On 17 December 1917, he was appointed to form a new fighter squadron, Jagdstaffel 45. He began scoring victories with them on 20 January 1918, running off a string of 16 more confirmed victories and an unconfirmed one. In July 1918 or early August, he was re-equipped with a Fokker D.VII. On 29 September 1918, he shot down his 17th and last confirmed victim. That was also the day the German High Command decided to combine his squadron with Jagdstaffeln 9, 21, and 66 to form Jagdgruppe Ost. Rolfes was given command of the Jagdgruppe in addition to commanding his own squadron. By war's end, he had been awarded the House Order of Hohenzollern, as well as both classes of the Iron Cross.

===List of victories===

Confirmed victories listed in date order. Unconfirmed claims are marked 'u/c'.
Doubled lines in table indicate change of assignment.

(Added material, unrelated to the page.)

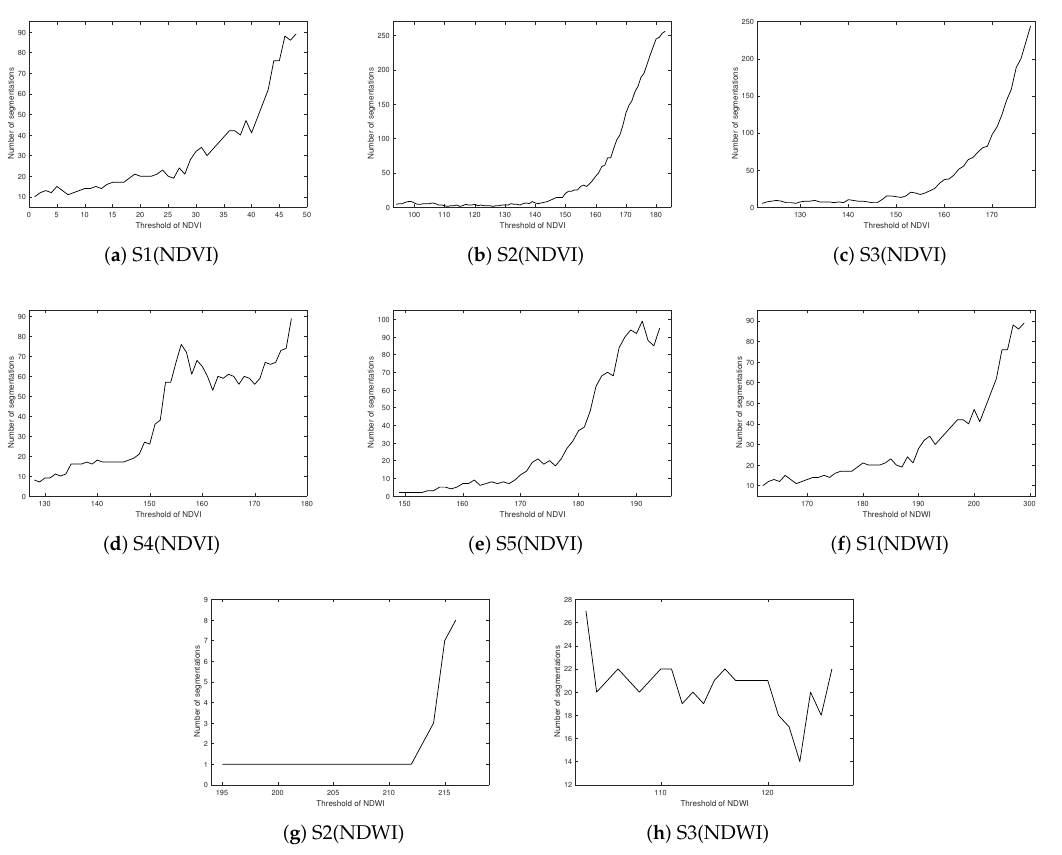
Figure 10. The number of segmentations when the threshold was selected from the range of [ T ] on subset image. trough , T peak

| No. | Date | Time | Aircraft | Result | Location | Notes |
|---|---|---|---|---|---|---|
| 'u/c' | 17 February 1917 |  | Voisin | Forced to land |  | Claimed while with Kasta 11 |
| 1 | 6 July 1917 | 1320 hours | Farman | Destroyed. | Moronvillers | Only claim with Jasta 32 |
| 2 | 20 January 1918 | 1510 hours | Nieuport | Destroyed | Chattancourt, France | First victory with Jasta 45 |
| 3 | 16 March 1918 | 1250 hours | Observation balloon | Destroyed | Fort Marre |  |
| 4 | 17 March 1918 | 0710 hours | SPAD | Destroyed | Malancourt, France |  |
| 5 | 6 May 1918 | 1700 hours | Breguet 14 | Destroyed | Pimprez, France |  |
| 6 | 4 June 1918 | 1640 hours | SPAD | Destroyed | Coulcombs |  |
| 7 | 20 June 1918 |  | Salmson 2A2 | Destroyed | Chezy, France |  |
| 8 | 4 July 1918 |  | Breguet 14 | Destroyed | Villers Cotterets, France |  |
| 9 | 14 August 1918 | 1340 hours | SPAD | Destroyed | Branges, France |  |
| 10 | 20 August 1918 | 1250 hours | Breguet 14 | Destroyed | Crecy-au-Mont, France |  |
| 11 | 29 August 1918 |  | SPAD | Destroyed | Fismes, France |  |
| 12 and 13 | 2 September 1918 | 1600 and 1605 hours | Two SPAD 2s | Destroyed | Magneux, France |  |
| 14 | 4 September 1918 | 1400 hours | SPAD | Destroyed | North of Fismes, France |  |
| 15 and 16 | 6 September 1918 | 1635 and 1645 hours | Salmson 2A2; observation balloon | Destroyed | Magneux, France |  |
| 'u/c' | 14 September 1918 |  | SPAD S.11 |  | Blanzy, France |  |
| 17 | 29 September 1918 | 1900 hours | BF.2b | Destroyed | Masnieres, France |  |

===Postwar===

Hans Joachim Rolfes died in an aviation accident at Johannisthal Air Field, just outside Berlin, on 12 August 1935.